The story tells that St. Valentine was imprisoned for marrying Christian couples. Also, he aided Christians being persecuted by Claudius in Rome. Both acts were considered serious crimes. A relationship between the saint and emperor began to grow. That was until Valentine attempted to convince Claudius of Christianity. Claudius became raged and sentenced Valentine to death. He commanded him to renounce his faith or be beaten with clubs and beheaded.
Valentine is martyred
St. Valentine refused to renounce his faith and Christianity. He was executed outside the Flaminian Gate on February 14, 269. He secretly married couples so husbands wouldn’t have to go to war. Another variation of the legend of St. Valentine says he refused to sacrifice to pagan gods. While imprisoned he healed the jailer’s blind daughter. On the day of his execution, he left the girl a note signed, “Your Valentine.”
Pope Julius I is said to have built a church near Ponte Mole in his memory. For a long time it gave name to the gate now called Porta del Popolo.
The romantic nature of Valentine’s Day may have derived during the Middle Ages. It was believed that birds paired couples in mid-February. Also, English 18th-century antiquarians, say Valentine’s Day was created to overpower the pagan holiday, Lupercalia.
The exact origin of the holiday is not widely agreed upon. However, it is widely recognized as a day for love, devotion and romance.

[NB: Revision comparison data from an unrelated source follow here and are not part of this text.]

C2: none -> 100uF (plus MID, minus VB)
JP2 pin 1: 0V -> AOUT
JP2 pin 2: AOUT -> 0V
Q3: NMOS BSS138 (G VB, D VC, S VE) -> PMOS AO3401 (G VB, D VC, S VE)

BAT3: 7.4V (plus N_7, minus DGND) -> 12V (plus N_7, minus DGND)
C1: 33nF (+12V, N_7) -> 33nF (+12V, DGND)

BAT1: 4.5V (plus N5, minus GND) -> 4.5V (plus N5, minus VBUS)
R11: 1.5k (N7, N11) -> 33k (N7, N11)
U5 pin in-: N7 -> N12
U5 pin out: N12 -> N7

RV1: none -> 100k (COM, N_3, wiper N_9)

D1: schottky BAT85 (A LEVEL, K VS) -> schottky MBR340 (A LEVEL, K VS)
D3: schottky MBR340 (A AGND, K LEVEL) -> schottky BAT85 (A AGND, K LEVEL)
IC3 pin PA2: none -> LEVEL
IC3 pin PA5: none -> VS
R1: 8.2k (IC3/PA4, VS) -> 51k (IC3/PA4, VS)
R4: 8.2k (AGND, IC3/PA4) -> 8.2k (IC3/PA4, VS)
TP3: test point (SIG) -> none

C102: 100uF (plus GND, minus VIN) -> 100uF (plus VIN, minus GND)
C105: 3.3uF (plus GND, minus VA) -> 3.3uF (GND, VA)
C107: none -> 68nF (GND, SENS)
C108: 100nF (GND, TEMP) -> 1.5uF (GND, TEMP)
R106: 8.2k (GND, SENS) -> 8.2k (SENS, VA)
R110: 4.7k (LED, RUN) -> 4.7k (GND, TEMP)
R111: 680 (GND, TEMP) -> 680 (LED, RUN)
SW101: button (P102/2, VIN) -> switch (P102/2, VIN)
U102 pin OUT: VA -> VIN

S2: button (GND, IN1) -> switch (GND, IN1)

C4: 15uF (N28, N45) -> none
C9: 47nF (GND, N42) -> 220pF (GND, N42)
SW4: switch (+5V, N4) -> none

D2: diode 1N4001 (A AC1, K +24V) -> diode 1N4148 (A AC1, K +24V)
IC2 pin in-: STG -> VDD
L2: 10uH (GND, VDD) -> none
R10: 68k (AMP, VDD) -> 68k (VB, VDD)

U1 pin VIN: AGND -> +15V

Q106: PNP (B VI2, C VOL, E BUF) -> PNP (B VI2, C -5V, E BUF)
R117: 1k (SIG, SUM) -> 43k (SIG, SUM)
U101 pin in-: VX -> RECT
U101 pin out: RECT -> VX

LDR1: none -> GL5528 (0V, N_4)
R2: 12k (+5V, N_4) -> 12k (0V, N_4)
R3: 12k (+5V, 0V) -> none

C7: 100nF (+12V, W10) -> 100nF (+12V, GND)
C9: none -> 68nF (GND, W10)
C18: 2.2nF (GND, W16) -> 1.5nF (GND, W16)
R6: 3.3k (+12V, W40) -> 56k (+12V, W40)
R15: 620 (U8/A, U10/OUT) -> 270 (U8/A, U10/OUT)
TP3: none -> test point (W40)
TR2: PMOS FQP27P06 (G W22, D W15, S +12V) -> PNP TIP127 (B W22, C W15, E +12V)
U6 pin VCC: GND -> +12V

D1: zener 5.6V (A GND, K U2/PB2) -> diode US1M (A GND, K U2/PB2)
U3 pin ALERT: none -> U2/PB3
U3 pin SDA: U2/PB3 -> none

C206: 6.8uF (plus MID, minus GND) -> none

Whoever he was, Valentine did really exist. Archaeologists have unearthed a Roman catacomb dedicated to St Valentine. In 496 AD Pope Gelasius marked February 14th as a celebration in honour of his martyrdom.
Tradition of oils
The tradition of anointing with sacred oil is very old indeed. It is used in sacraments and also as a devotional practice. The sick person applies the oil and blesses themselves. As they do so, they are asked to pray to whomever the oil is dedicated to. The Irish blessings oils do not have miraculous power. It is God who has the power to heal. Applying the oil while praying are important ways for us to express our faith in God’s power. Moreover, by doing so we place our trust in God.